R. Geeta, Professor, Department of Botany, University of Delhi, Delhi

Information on R. Geeta's Students, Teaching and Training efforts


After getting undergraduate and postgraduate degrees from the Department of Botany, University of Delhi (1969-74) and teaching for two years at Miranda House, University of Delhi (1974-76), I joined the Agricultural Research Service, working at the Indian Institute of Horticultural Research and then at the Central Marine Fisheries Research Institute (1976-1987). I then went on to get a Ph.D. degree at the Department of Ecology and Evolutionary Biology, University of Arizona, Tucson, working under Michael Donoghue (1987-1993). I was awarded the Katherine Esau Postdoctoral Fellowship to work at the University of California at Davis with Jim Doyle, Judy Jernstedt and Neelima Sinha (1994-1997).
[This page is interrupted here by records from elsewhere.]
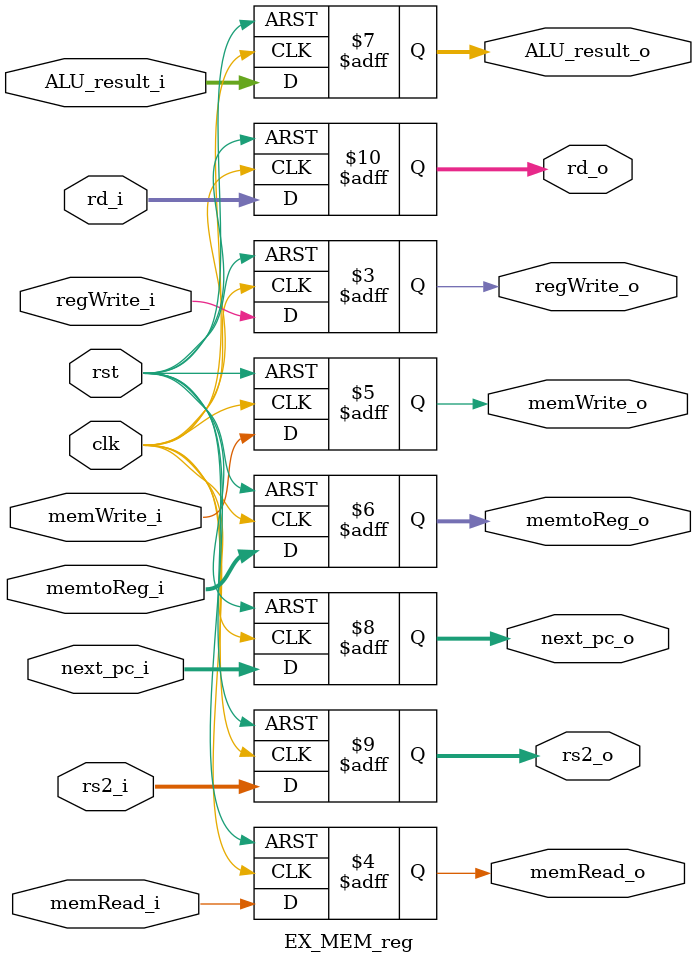
<source format=v>
module EX_MEM_reg (
    input clk, rst,
    input regWrite_i, memRead_i, memWrite_i,
    input [1:0] memtoReg_i,
    input [31:0] ALU_result_i, next_pc_i, rs2_i,
    input [4:0] rd_i,
    output reg regWrite_o, memRead_o, memWrite_o,
    output reg [1:0] memtoReg_o,
    output reg [31:0] ALU_result_o, next_pc_o, rs2_o,
    output reg [4:0] rd_o
);
    always @(posedge clk or negedge rst) begin
        if (!rst) begin
            regWrite_o <= 0;
            memRead_o <= 0;
            memWrite_o <= 0;
            memtoReg_o <= 0;
            ALU_result_o <= 0;
            next_pc_o <= 0;
            rs2_o <= 0;
            rd_o <= 0;
        end else begin
            regWrite_o <= regWrite_i;
            memRead_o <= memRead_i;
            memWrite_o <= memWrite_i;
            memtoReg_o <= memtoReg_i;
            ALU_result_o <= ALU_result_i;
            next_pc_o <= next_pc_i;
            rs2_o <= rs2_i;
            rd_o <= rd_i;
        end
    end
endmodule

</source>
I joined the faculty of the Department of Ecology and Evolution at SUNY Stony Brook and was there from 1997 to 2009. I left Stony Brook and the US to join the Department of Botany, University of Delhi, in 2009. Full circle.

Biodiversity Studies: Plant Systematics and Evolution

Biodiversity includes the diversity of taxa and their traits. How did this diversity come about? Does the diversity represent a range of solutions that deal with the “problem” of living? What are these problems and what are the solutions? Answers to these questions represent understanding of the history of biodiversity.

Understanding this history entails two things: understanding the historical paths of change (what happened, when?) and understanding the underlying processes (what factors are behind such changes?).

My research is focussed on tracing the historical path of biological diversification. My goal is to integrate understanding of multiple processes (developmental, morphogenetic, physiological) at multiple levels (molecular, cellular, organismal) to obtain a comprehensive understanding of evolving biological systems (plants). This work involves the marriage of multiple disciplines, e.g., traditional botany, modern molecular genetics and, critically, phylogenetics (reconstruction of evolutionary relationships among taxa and using the phylogenetic framework to analyse data from many species). The taxonomic scope of this work includes monocotyledons, Dioscorea, Crotalaria and fungi; phylogenetic and developmental studies use both molecular and morphological data. My collaborators and I have studied developmental and evolutionary patterns of variation in characters at different levels of organization: morphological (leaf development and evolution), cellular (reproductive development), subcellular (relocalization of duplicate proteins), genomic (nuclear DNA amount and phenotypic correlates), and molecular (Knox, a homeobox multigene family) and through integrative phylogenetic analyses. Our studies have also extended into evolutionary ecology and historical analysis (presence of Datura in Asia).

Current research in my lab includes investigation of phylogenetic systematics and biochemical, morphological evolution and biogeography in Dioscorea (true yams), floral and fruit evolution in Rhododendron, Justicia and Impatiens.